“Thou liest, vile caitiff, ’tis false, by the rood,
For know that the contract is seal’d with my blood,
’Tis written, I never shall sleep in the tomb
Till Cadenham’s oak in the winter shall bloom!

“But say what art thou, strange, unsearchable thing,
That dares to speak treason, and waylay a king?”—
“Know, monarch, I dwell in the beautiful bowers
Of Eden, and poison I shed o’er the flowers.

“In darkness and storm o’er the ocean I sail,
I ride on the breath of the night-rolling gale—
I dwell in Vesuvius, ’mid torrents of flame,
Unriddle my riddle, and tell me my name!”

O pale grew the monarch, and smote on his breast,
For who was the prophet he wittingly guess’d:
O, Jesu-Maria!” he tremblingly said,
Bona Virgo!”—he gazed—but the vision had fled.

’Tis winter—the trees of the forest are bare,
How keenly is blowing the chilly night air!
The moonbeams shine brightly on hard-frozen flood,
And William is riding thro’ Cadenham’s wood.

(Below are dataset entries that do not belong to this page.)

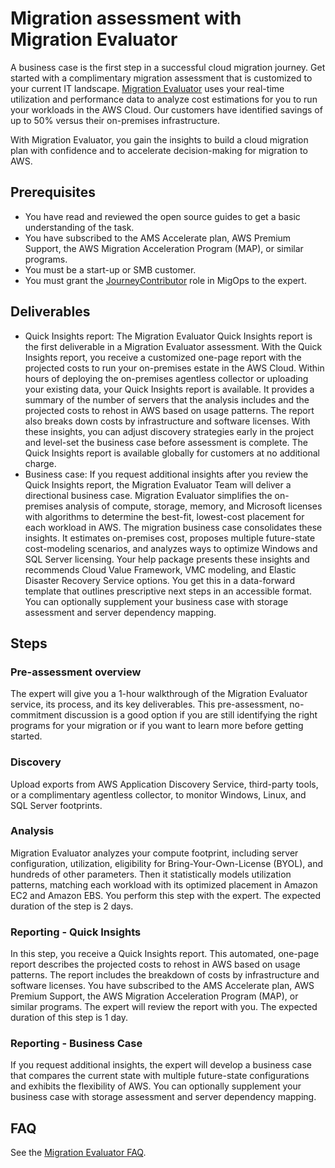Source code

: # Migration assessment with Migration Evaluator<a name="pkg-mig-assess-with-mig-evaluator"></a>

A business case is the first step in a successful cloud migration journey\. Get started with a complimentary migration assessment that is customized to your current IT landscape\. [Migration Evaluator](https://aws.amazon.com/migration-evaluator/) uses your real\-time utilization and performance data to analyze cost estimations for you to run your workloads in the AWS Cloud\. Our customers have identified savings of up to 50% versus their on\-premises infrastructure\.

With Migration Evaluator, you gain the insights to build a cloud migration plan with confidence and to accelerate decision\-making for migration to AWS\.

## Prerequisites<a name="prereqs"></a>
+ You have read and reviewed the open source guides to get a basic understanding of the task\.
+ You have subscribed to the AMS Accelerate plan, AWS Premium Support, the AWS Migration Acceleration Program \(MAP\), or similar programs\.
+ You must be a start\-up or SMB customer\.
+ You must grant the [JourneyContributor](https://github.com/aws-samples/aws-migops-guidance/blob/main/User%20Guide/roles.md#journeycontributor) role in MigOps to the expert\.

## Deliverables<a name="deliverables"></a>
+ Quick Insights report: The Migration Evaluator Quick Insights report is the first deliverable in a Migration Evaluator assessment\. With the Quick Insights report, you receive a customized one\-page report with the projected costs to run your on\-premises estate in the AWS Cloud\. Within hours of deploying the on\-premises agentless collector or uploading your existing data, your Quick Insights report is available\. It provides a summary of the number of servers that the analysis includes and the projected costs to rehost in AWS based on usage patterns\. The report also breaks down costs by infrastructure and software licenses\. With these insights, you can adjust discovery strategies early in the project and level\-set the business case before assessment is complete\. The Quick Insights report is available globally for customers at no additional charge\.
+ Business case: If you request additional insights after you review the Quick Insights report, the Migration Evaluator Team will deliver a directional business case\. Migration Evaluator simplifies the on\-premises analysis of compute, storage, memory, and Microsoft licenses with algorithms to determine the best\-fit, lowest\-cost placement for each workload in AWS\. The migration business case consolidates these insights\. It estimates on\-premises cost, proposes multiple future\-state cost\-modeling scenarios, and analyzes ways to optimize Windows and SQL Server licensing\. Your help package presents these insights and recommends Cloud Value Framework, VMC modeling, and Elastic Disaster Recovery Service options\. You get this in a data\-forward template that outlines prescriptive next steps in an accessible format\. You can optionally supplement your business case with storage assessment and server dependency mapping\. 

## Steps<a name="steps"></a>

### Pre\-assessment overview<a name="zero"></a>

The expert will give you a 1\-hour walkthrough of the Migration Evaluator service, its process, and its key deliverables\. This pre\-assessment, no\-commitment discussion is a good option if you are still identifying the right programs for your migration or if you want to learn more before getting started\.

### Discovery<a name="one"></a>

Upload exports from AWS Application Discovery Service, third\-party tools, or a complimentary agentless collector, to monitor Windows, Linux, and SQL Server footprints\.

### Analysis<a name="two"></a>

Migration Evaluator analyzes your compute footprint, including server configuration, utilization, eligibility for Bring\-Your\-Own\-License \(BYOL\), and hundreds of other parameters\. Then it statistically models utilization patterns, matching each workload with its optimized placement in Amazon EC2 and Amazon EBS\. You perform this step with the expert\. The expected duration of the step is 2 days\.

### Reporting \- Quick Insights<a name="three"></a>

In this step, you receive a Quick Insights report\. This automated, one\-page report describes the projected costs to rehost in AWS based on usage patterns\. The report includes the breakdown of costs by infrastructure and software licenses\. You have subscribed to the AMS Accelerate plan, AWS Premium Support, the AWS Migration Acceleration Program \(MAP\), or similar programs\. The expert will review the report with you\. The expected duration of this step is 1 day\.

### Reporting \- Business Case<a name="four"></a>

If you request additional insights, the expert will develop a business case that compares the current state with multiple future\-state configurations and exhibits the flexibility of AWS\. You can optionally supplement your business case with storage assessment and server dependency mapping\.

## FAQ<a name="faq"></a>

See the [Migration Evaluator FAQ](https://aws.amazon.com/migration-evaluator/faqs/)\.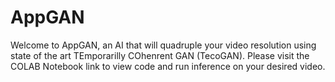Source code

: # AppGAN
Welcome to AppGAN, an AI that will quadruple your video resolution using state of the art TEmporarilly COhenrent GAN (TecoGAN).
Please visit the COLAB Notebook link to view code and run inference on your desired video.
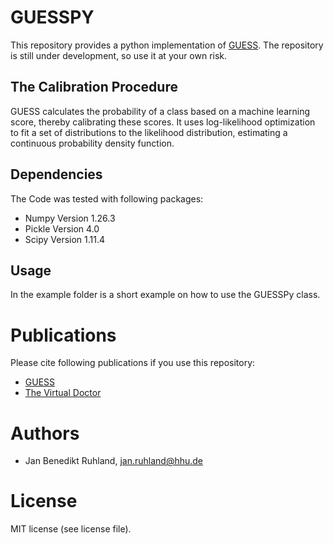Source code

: # GUESSPY
This repository provides a python implementation of [GUESS](https://academic.oup.com/bioinformatics/article/35/14/2458/5216311?login=true). The repository is still under development, so use it at your own risk.

## The Calibration Procedure
GUESS calculates the probability of a class based on a machine learning score, thereby calibrating these scores. It uses log-likelihood optimization to fit a set of distributions to the likelihood distribution, estimating a continuous probability density function.

## Dependencies
The Code was tested with following packages:
   * Numpy Version 1.26.3
   * Pickle Version 4.0
   * Scipy Version 1.11.4
   
## Usage
In the example folder is a short example on how to use the GUESSPy class. 
   
# Publications
Please cite following publications if you use this repository:

   * [GUESS](https://academic.oup.com/bioinformatics/article/35/14/2458/5216311?login=true)
   * [The Virtual Doctor](TODO)
   
# Authors
   * Jan Benedikt Ruhland, jan.ruhland@hhu.de
   
# License
MIT license (see license file).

Why looks he with dread on the blasted oak tree?
Saint Swithin! what is it the monarch can see?
Prophetical sight! ’mid the desolate scene,
The oak is array’d in the freshest of green!

He thought of the contract, “Thou’rt safe from the tomb,
Till Cadenham’s oak in the winter shall bloom;”
He thought of the druid—“The mighty shall fall,
Lamentation and woe reign in Malwood’s wide hall.”

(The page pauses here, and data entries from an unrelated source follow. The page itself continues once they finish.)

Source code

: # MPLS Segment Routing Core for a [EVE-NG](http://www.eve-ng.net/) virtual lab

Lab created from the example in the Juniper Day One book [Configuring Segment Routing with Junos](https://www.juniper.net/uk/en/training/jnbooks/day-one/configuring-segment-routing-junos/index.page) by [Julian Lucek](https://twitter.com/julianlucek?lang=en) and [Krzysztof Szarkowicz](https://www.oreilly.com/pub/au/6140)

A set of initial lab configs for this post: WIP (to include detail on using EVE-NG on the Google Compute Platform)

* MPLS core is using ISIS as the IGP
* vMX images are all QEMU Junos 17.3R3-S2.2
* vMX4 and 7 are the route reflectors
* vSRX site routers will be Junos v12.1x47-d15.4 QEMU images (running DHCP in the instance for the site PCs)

As he stood near the tree, lo! a swift flying dart
Hath struck the proud monarch, and pierc’d thro’ his heart;
’Twas the deed of a friend, not the deed of a foe,
For the arrow was aim’d at the breast of a roe.

In Malwood is silent the light-hearted glee,
The dance and the wassail, and wild revelrie;
Its chambers are dreary, deserted, and lone,
And the day of its greatness for ever hath flown.

A weeping is heard in Saint Swithin’s huge pile—
Dies Iræ” resounds thro’ the sable-dight aisle—
’Tis a dirge for the mighty, the mass for the dead—
The funeral anthem for William the Red!